Quase me atrevo a afirmar que as capeias devem ser uma das manifestações mais genuinamente populares existentes no nosso país, não falando da tourada à corda nos Açores. É por isso que têm sempre um enorme sucesso nas nossas aldeias raianas.
A capeia raiana é um divertimento aberto a todos, grande e pequenos, velhos e novos. Não há bilheteira, mas todos contribuem para que a festa seja continuada. Os touros não são lidados por profissionais, como na tourada à antiga portuguesa, mas pelos populares da própria aldeia, tendo o forcão como principal instrumento, manipulado por mais de duas dezenas de jovens destemidos, dispostos a enfrentar, quase cara a cara, as arremetidas do boi, a quem é necessário guardar o maior respeito mas também fazer-lhe frente com valentia e audácia, já que as arremetidas mal calculadas não estão livres de terem consequências desagradáveis.
Vale de Espinho e outras aldeias raianas assistem em peso a estas manifestações genuínas e os mais ousados saltam à arena, quer empunhando valentemente o forcão, quer provocando o touro convidando-o a atacar, fintando-o, obrigando-o a correr até ao limite de lhe poder dar uma escornada que a todos arrepia, esperando que se termine sempre num momento feliz.
Todos os anos se revelam novos valores com espírito astuto e vigoroso nas lides das capeias, e que vêm à nossa aldeia unicamente para mostrarem as suas habilidades na arena, mas sempre com olho fino e pé ligeiro.
É este espírito comunitário que nos dá alegria de pertencer a uma aldeia, como Vale de Espinho, que tem orgulho em perpetuar as suas tradições.
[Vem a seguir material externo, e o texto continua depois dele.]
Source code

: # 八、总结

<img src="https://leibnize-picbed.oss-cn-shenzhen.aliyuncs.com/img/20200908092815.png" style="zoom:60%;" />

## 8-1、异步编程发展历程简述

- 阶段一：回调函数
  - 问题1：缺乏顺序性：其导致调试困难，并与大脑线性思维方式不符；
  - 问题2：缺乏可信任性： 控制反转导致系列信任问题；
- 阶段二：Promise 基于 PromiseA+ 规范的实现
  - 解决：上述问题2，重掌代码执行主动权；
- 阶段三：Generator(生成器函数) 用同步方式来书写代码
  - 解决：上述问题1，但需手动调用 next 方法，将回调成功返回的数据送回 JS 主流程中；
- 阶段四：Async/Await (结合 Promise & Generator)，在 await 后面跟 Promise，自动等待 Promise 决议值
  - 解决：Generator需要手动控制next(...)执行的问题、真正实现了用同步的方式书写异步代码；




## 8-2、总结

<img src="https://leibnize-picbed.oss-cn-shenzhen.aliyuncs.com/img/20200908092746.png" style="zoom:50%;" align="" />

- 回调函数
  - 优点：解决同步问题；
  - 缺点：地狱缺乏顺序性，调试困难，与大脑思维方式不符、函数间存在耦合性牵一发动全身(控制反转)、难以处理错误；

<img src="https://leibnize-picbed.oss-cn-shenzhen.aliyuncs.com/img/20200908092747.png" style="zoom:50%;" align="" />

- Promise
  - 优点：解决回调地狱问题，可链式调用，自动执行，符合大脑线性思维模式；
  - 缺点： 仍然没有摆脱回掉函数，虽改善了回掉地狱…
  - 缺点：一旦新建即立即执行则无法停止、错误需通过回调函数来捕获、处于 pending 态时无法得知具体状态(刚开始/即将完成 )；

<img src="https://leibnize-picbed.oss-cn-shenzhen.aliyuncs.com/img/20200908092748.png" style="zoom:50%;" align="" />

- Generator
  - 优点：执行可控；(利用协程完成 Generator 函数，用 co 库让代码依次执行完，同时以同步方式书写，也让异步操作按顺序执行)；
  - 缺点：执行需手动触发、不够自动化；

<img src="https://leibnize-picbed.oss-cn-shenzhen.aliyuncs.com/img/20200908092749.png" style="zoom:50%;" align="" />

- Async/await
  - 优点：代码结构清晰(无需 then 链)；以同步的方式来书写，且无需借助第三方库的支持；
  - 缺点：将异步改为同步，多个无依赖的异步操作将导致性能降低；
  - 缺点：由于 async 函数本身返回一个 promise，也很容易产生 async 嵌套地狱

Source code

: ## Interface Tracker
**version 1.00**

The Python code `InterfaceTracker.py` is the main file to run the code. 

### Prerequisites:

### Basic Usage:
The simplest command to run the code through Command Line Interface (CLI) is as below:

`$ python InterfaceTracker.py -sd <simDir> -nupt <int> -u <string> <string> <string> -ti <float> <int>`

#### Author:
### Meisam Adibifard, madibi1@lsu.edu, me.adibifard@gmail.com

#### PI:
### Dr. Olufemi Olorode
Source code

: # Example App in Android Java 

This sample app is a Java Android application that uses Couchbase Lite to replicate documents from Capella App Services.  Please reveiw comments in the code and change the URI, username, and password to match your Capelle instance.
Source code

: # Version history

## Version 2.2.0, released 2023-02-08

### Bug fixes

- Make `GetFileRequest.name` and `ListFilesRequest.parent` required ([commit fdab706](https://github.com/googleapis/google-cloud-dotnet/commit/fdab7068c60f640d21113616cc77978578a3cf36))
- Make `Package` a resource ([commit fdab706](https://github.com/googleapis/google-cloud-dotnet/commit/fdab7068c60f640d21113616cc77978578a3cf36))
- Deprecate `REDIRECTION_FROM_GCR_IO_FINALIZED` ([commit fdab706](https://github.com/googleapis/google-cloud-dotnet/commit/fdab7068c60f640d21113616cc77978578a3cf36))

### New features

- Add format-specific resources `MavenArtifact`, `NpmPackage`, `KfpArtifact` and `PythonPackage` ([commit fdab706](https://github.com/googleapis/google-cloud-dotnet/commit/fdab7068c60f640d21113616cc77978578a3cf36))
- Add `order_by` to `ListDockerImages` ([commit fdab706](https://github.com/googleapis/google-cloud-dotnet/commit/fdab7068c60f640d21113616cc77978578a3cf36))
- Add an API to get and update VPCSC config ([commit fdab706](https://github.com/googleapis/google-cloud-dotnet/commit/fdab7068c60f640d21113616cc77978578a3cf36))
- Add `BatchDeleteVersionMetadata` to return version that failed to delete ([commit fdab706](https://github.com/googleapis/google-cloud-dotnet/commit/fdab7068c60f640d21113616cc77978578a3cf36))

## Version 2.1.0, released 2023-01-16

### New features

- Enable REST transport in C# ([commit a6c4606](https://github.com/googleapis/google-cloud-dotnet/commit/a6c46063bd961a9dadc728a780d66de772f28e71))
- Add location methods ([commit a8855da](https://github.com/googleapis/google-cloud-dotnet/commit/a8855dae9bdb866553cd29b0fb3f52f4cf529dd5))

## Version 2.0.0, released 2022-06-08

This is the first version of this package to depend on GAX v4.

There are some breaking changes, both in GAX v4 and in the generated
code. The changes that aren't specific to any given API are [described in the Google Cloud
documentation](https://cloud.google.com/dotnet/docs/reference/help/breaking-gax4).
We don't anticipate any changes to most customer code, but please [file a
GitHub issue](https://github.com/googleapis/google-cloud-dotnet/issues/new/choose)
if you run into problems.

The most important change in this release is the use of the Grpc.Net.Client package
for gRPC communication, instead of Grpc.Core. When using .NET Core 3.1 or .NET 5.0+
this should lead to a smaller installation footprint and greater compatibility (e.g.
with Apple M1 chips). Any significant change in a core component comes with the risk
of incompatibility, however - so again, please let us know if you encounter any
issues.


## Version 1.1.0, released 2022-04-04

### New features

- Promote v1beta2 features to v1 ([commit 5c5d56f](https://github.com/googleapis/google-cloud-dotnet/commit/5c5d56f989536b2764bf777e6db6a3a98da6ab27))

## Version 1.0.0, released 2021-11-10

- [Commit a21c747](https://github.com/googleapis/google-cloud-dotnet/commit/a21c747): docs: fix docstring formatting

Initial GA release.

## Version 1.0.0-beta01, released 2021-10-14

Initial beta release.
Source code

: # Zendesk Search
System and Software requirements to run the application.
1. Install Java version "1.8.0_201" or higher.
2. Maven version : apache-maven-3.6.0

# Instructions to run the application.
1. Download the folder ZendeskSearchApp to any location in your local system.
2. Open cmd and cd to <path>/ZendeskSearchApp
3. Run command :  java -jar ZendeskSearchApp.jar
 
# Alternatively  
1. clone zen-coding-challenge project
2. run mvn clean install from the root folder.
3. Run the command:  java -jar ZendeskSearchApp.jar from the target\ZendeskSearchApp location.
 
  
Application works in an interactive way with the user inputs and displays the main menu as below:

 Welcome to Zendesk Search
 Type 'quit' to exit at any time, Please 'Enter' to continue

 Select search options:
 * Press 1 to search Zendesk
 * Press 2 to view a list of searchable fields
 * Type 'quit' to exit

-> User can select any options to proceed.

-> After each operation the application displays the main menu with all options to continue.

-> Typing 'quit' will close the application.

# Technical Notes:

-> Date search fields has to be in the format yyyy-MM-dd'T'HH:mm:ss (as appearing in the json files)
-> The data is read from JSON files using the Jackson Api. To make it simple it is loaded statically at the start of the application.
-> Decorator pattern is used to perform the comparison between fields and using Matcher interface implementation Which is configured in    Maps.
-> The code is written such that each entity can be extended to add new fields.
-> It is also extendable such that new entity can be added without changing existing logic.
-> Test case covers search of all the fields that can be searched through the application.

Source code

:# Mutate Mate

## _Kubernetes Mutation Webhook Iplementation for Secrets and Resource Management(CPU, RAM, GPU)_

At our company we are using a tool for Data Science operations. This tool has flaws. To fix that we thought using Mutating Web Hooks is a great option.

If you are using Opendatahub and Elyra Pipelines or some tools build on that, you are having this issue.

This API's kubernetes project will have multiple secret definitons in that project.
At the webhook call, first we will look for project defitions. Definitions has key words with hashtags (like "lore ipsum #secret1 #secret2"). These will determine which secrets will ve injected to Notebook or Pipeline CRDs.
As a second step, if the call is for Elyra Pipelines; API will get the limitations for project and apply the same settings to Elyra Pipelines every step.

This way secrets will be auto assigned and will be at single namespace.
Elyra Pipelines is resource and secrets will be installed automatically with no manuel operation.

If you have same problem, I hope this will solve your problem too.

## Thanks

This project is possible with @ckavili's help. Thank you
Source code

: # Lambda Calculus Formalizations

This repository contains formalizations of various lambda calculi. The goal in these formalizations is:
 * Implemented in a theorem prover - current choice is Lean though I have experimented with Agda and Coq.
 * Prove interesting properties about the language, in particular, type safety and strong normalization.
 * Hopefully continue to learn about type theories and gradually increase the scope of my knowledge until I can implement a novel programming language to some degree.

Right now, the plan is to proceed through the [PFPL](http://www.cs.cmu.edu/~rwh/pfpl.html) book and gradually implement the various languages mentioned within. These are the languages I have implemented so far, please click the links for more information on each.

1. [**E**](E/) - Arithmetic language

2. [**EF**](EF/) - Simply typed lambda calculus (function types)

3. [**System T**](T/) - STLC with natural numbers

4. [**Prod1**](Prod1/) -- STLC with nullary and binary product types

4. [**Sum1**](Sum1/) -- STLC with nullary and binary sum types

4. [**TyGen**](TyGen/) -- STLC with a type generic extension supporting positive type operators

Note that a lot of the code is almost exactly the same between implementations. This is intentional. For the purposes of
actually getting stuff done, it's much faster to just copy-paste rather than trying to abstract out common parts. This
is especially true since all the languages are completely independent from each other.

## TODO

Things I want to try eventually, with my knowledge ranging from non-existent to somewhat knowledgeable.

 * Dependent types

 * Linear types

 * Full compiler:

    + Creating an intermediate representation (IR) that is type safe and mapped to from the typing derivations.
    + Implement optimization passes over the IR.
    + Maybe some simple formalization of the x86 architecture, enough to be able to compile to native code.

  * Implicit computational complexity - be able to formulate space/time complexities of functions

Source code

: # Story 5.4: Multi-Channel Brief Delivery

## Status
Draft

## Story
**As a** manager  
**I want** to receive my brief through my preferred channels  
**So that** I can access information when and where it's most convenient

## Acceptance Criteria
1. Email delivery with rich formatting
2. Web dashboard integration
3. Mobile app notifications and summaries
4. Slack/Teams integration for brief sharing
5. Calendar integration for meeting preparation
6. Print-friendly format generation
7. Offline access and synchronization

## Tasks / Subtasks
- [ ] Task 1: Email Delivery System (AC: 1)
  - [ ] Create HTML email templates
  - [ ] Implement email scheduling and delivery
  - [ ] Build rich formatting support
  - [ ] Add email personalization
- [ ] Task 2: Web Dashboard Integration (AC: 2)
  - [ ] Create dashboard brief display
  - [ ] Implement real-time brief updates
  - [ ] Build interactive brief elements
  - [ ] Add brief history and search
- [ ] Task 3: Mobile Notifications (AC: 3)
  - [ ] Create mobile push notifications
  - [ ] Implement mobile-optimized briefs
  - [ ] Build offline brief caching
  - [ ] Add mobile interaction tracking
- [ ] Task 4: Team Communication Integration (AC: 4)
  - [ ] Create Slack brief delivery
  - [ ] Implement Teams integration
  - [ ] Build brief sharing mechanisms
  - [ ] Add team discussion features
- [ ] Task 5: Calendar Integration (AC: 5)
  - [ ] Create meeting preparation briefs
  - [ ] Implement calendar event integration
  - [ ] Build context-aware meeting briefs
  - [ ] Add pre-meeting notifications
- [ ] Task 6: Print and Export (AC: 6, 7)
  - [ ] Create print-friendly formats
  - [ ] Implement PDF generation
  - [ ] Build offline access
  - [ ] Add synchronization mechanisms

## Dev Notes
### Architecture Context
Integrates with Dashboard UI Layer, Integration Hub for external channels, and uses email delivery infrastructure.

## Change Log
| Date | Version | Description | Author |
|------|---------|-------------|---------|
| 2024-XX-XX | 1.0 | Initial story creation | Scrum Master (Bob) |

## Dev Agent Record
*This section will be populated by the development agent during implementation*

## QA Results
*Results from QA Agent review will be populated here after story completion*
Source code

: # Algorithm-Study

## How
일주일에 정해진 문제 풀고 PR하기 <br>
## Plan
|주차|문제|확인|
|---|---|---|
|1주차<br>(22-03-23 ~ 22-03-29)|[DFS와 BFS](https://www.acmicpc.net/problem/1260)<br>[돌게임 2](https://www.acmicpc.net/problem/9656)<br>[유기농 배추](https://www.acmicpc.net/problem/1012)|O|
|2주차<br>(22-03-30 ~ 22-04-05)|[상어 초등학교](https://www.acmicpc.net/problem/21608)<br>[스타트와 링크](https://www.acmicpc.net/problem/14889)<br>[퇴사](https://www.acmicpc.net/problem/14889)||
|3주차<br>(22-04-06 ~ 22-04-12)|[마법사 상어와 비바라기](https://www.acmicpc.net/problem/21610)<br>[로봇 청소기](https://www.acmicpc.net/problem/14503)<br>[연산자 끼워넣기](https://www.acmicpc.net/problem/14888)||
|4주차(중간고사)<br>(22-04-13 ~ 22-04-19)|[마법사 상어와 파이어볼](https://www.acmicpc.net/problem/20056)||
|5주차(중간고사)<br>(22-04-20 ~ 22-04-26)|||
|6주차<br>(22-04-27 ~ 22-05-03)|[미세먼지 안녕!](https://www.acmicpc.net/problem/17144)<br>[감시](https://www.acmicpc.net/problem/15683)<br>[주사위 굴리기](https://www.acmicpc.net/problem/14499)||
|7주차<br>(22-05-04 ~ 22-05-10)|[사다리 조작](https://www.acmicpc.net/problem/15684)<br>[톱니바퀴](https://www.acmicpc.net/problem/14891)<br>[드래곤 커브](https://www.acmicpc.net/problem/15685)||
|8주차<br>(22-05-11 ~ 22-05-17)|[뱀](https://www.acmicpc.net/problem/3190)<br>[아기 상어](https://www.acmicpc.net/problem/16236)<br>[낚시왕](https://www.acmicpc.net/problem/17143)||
Alguns, como eu, vêm apenas para participar na caminhada, na procissão das velas, na festa de Nossa Senhora de Fátima e do Emigrante e na capeia.
Vir à aldeia nesta época e ter ocasião de participar nestes eventos comunitários é uma lufada de ar fresco e uma verdadeira ocasião para carregar as baterias e regressar para os nossos lugares de residência com recordações e imagens que nos dão orgulho de pertencer a terras que, mesmo na sua tranquilidade e progressivo abandono, nos dão ainda mais motivos de ali voltarmos.
Também eu não posso faltar a estas tradições e participar na medida do possível. Além da capeia, encanta-me a festa religiosa. Todos os santos dos três altares da nossa igreja paroquial saem em procissão pelas ruas da aldeia, em cima de andores enfeitados por mãos delicadas e femininas que causam a admiração dos numerosos participantes. Não há nenhum andor ornado da mesma maneira, nem com a mesma cor. Estão sempre de parabéns estas senhoras, bem conhecedoras da arte floral que sempre nos encanta.
Evidentemente, que a mais bem ornada é o andor da Senhora de Fátima. Mas a Senhora do Rosário não lhe fica atrás. Pobre Santa Maria Madalena, ao orago da nossa igreja, uma figura importante do cristianismo, quase designada como apóstolo pelo papel que desempenhou ao longo da sua vida, acompanhando jesus Cristo, e no anúncio da sua ressurreição, não lhe é celebrada festa. Literalmente, tem sido esquecida! A Senhora de Fátima e a Senhora do Rosário passaram-lhe à frente. Preside apenas ao altar-mor.
Os tempos mudam e o povo também se adaptou.